• **Exercise material**
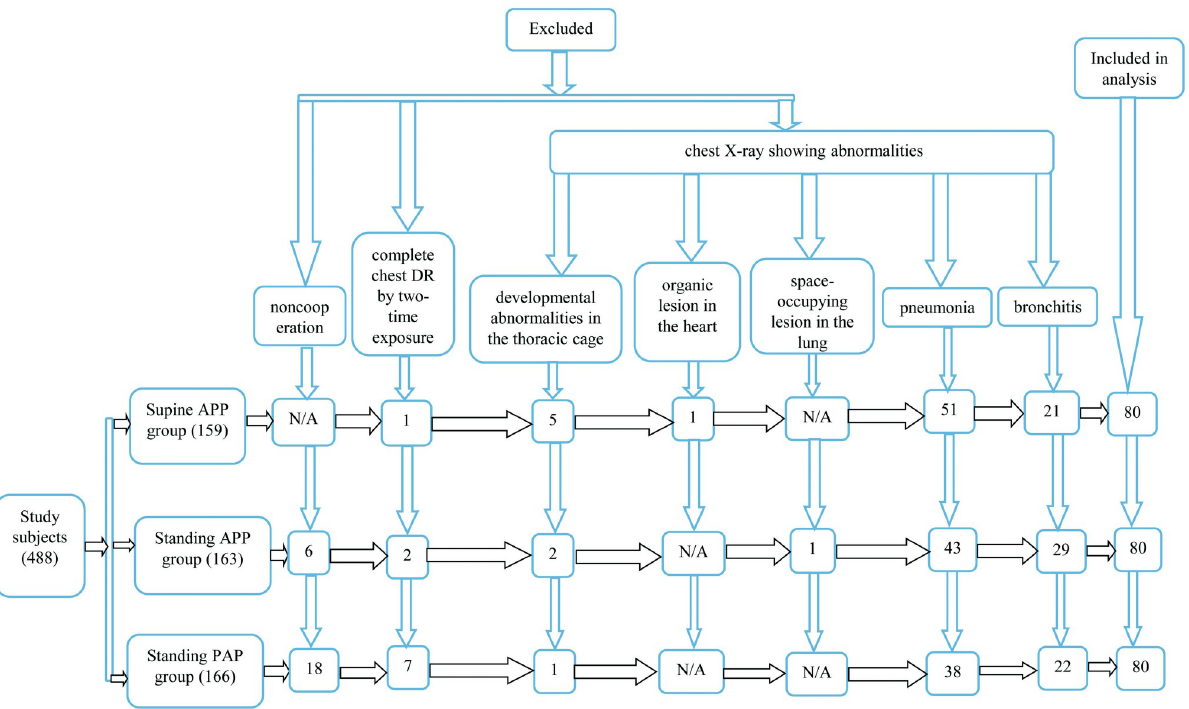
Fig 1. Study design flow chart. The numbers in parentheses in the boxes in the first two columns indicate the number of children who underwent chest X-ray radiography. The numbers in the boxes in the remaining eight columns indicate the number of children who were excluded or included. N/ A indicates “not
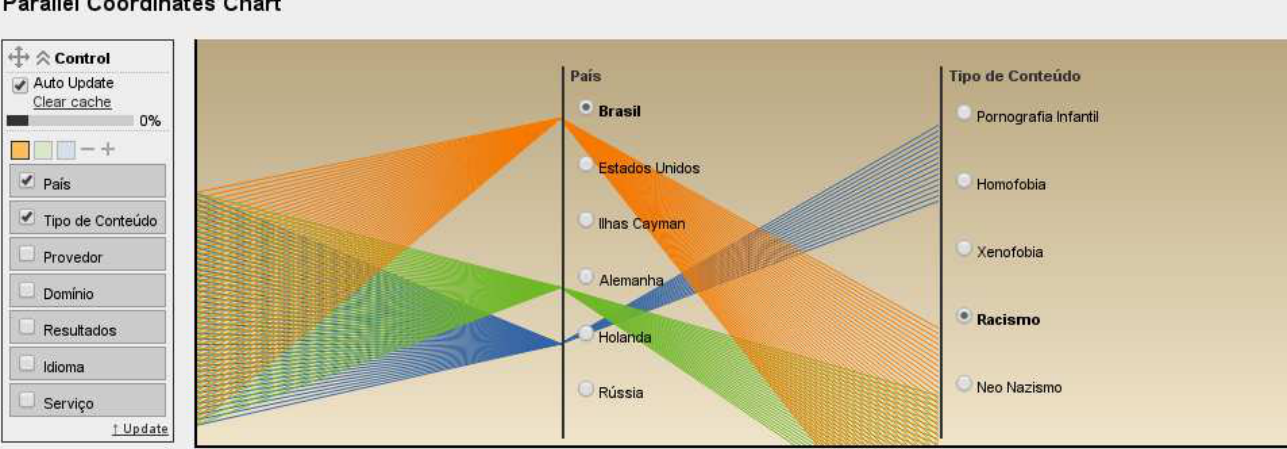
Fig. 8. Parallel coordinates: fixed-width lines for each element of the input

==

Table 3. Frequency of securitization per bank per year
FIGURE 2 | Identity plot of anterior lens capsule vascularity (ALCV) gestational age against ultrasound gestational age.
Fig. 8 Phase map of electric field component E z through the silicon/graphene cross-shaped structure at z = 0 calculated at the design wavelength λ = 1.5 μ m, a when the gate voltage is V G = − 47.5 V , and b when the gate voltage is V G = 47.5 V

* * *

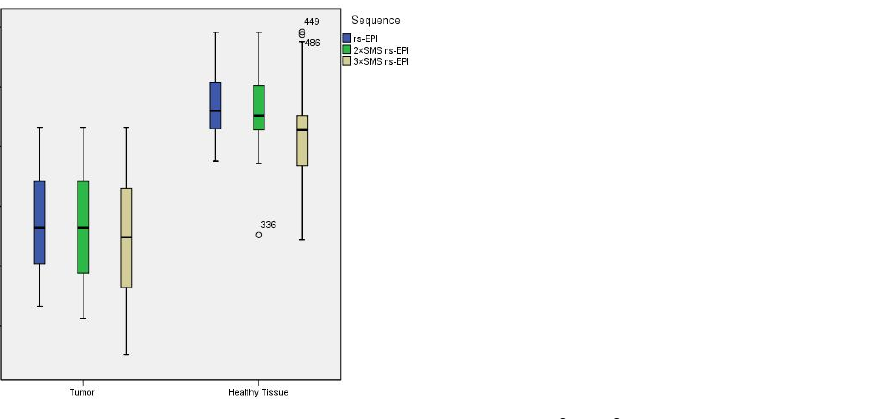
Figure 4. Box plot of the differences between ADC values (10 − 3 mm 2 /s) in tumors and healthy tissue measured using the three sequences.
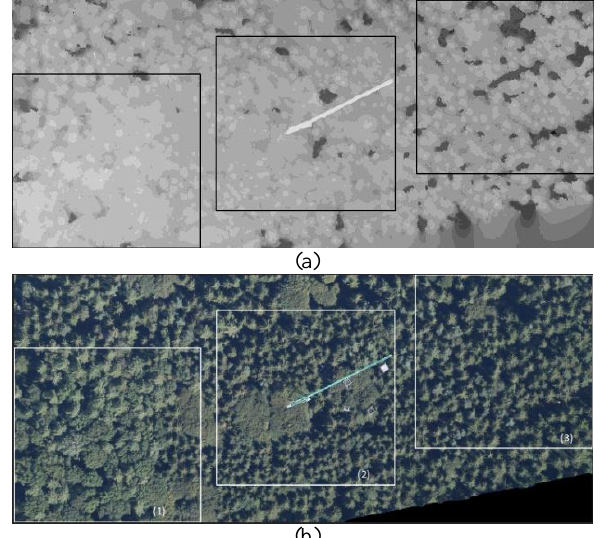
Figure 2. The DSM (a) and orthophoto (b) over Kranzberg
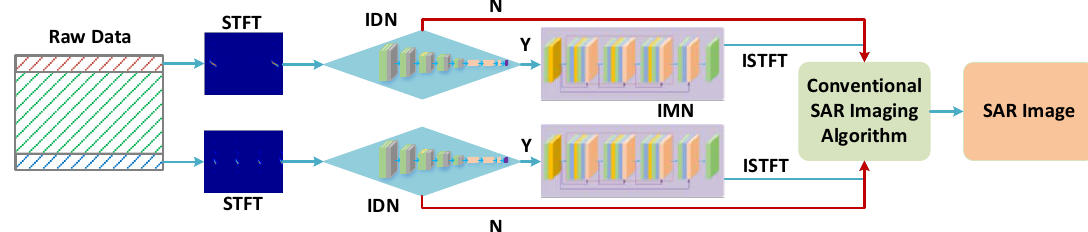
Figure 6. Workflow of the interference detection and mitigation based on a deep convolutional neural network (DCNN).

• **Brief**
Taking the entries above, write out exactly each line from the one holding "FIGURE 2 | Identity" to the one holding "Fig. 8 Phase", both included, and stop there.

• **Reply to the exercise**
FIGURE 2 | Identity plot of anterior lens capsule vascularity (ALCV) gestational age against ultrasound gestational age.
Fig. 8 Phase map of electric field component E z through the silicon/graphene cross-shaped structure at z = 0 calculated at the design wavelength λ = 1.5 μ m, a when the gate voltage is V G = − 47.5 V , and b when the gate voltage is V G = 47.5 V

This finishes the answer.